So now I wonder – what does it mean to be a priest to the world?
In ancient Israel, the priests were mediators between God and the people. They taught the people God’s word so that they would know who he was, what he had done and how he wanted them to live. When the people inevitably failed to learn and live up to God’s standards, the priests offered sacrifices to expiate their sins. They fulfilled many other duties, of course, but these were their primary missions. Represent God to the people. Plead mercy for the people before God.
This has been the purpose of God’s people from the beginning – or at least since that fateful moment in the Garden. God’s people – Israel first, then the Church – were to be priests to the world. We are to show and tell who God is and what he has done. Israel’s part in that mission was to bring Jesus into the world so that all nations might be blessed. The mission of the Church is no different. We, too, are to bring Jesus.
When you go to work or school, take a walk through the neighborhood or push a shopping cart through Walmart, you are on duty as a priest. The people you meet, regardless of their politics, morality, deportment or demeanor, need your ministry. They need to know who God is and what he has done. They need for Jesus to personally come into their world.

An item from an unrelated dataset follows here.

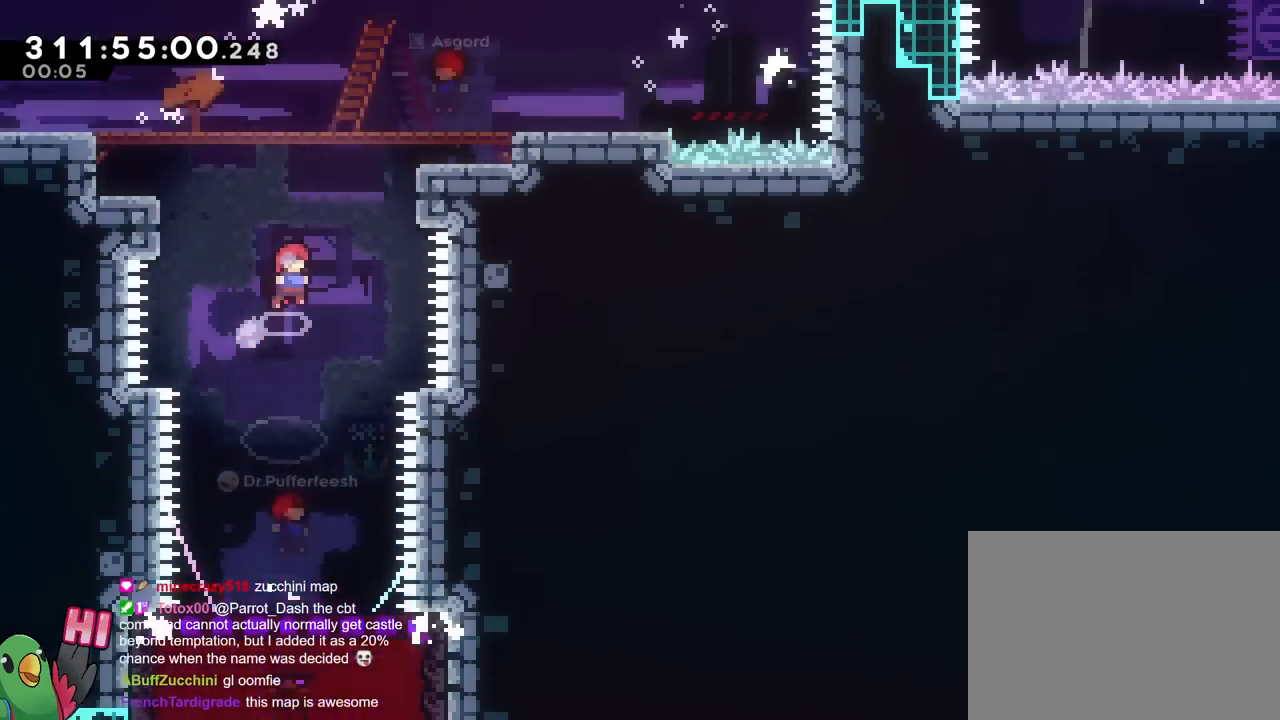
{"buttons": ["B"], "left_stick": "up", "right_stick": "center", "events": [[84, "left_stick", "up"], [200, "Y", "down"], [451, "Y", "up"]]}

And they need for you, their priest, to pray for them. We are not there yet in our Bible reading schedule, but Numbers 6:22 – 27 offers as fine a prayer as you’ll find anywhere in scripture. It’s the prayer God told the first priests to pray over the people. How different might the world be if all God’s priests breathed this prayer over his creation every day, everywhere?
The Lord spoke to Moses, saying, “Speak to Aaron and his sons, saying, Thus you shall bless the people of Israel: you shall say to them, The Lord bless you and keep you; the Lord make his face to shine upon you and be gracious to you; the Lord lift up his countenance upon you and give you peace. “So shall they put my name upon the people of Israel, and I will bless them.” (ESV)
Beautiful words, Jody, following along from DC!!
Thank you, Smiths. Blessings to you in DC.
Great post!
Thank you, Chuck. Blessings in your ministry.
Thank you for helping me remember this prayer. I need to use it regularly as I pray over others.
It will bless both you and them, Beth. Go for it.
Thank you for your post on the OT. There is so much we overlook!
Amen, Anne. It all points to Jesus. Thank you.